Adds Forcier, "That's media hype. And it makes everybody anxious, so it's a great hot topic." But kids, she explains, are simply "not getting their ovaries or testes removed."
Another myth, says Rosenthal, is that pre-pubescent kids are being put on puberty blockers to prevent the onset altogether. First, he explains, since puberty can begin anywhere within a huge window, from 8 to 13, they'd possibly be taking the blockers "unnecessarily," for a long period of time. Also, he explains, some psychologists, based on a Dutch model of care, believe there is diagnostic value in evaluating how a transgender child experiences the early stages of puberty, because "not every child will necessarily persist" as trans, he says.
Not a fly-by-night process
Finally, the experts point out, providing any level of gender-affirming care is part of a deliberate, well-thought-out process, and not something that's based on whim.

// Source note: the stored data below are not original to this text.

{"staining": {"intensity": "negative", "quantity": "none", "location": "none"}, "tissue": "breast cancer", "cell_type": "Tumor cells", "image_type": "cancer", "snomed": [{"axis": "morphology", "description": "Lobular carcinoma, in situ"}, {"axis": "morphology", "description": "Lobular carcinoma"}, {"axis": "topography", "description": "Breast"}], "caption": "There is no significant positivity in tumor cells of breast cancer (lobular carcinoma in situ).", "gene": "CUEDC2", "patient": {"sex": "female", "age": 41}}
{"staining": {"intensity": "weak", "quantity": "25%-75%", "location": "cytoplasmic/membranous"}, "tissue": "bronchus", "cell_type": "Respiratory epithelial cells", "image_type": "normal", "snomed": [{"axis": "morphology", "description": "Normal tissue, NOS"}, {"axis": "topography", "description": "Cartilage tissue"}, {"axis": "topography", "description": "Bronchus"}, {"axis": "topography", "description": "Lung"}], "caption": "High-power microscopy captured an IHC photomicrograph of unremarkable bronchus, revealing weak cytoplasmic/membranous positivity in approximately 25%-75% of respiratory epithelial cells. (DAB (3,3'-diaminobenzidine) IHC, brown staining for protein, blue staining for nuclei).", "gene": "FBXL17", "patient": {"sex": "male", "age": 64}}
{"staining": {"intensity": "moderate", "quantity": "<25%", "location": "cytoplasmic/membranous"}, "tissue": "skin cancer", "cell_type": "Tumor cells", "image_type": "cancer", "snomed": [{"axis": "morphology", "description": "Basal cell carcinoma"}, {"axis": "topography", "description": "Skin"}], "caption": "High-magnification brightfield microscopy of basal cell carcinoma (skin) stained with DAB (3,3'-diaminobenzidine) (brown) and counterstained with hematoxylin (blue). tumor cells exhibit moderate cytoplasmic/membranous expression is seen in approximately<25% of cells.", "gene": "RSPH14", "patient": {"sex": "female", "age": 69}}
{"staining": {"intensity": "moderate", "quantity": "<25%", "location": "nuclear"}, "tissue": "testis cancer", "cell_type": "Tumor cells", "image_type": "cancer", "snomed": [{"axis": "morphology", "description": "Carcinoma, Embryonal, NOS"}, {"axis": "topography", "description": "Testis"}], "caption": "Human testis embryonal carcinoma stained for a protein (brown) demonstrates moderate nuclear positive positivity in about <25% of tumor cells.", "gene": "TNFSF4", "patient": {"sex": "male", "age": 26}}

As Rosenthal notes, the Diagnostic and Statistical Manual of psychiatric care says one must meet the criteria for gender dysphoria "for at least 6 months duration" before being diagnosed.
"It's an extraordinarily thoughtful process, and it takes several steps to pursue medical intervention. [It] certainly isn't like, 'I wake up one morning and am going to get this and this tomorrow,'" says Jordan. "There are standards of care, set by the World Professional Association for Transgender Health, which offers a comprehensive guide of what transgender health looks like, which is endorsed by the Endocrine Society, American Academy of Pediatrics, and so many different areas of study. … It's a misconception that this is a rushed process."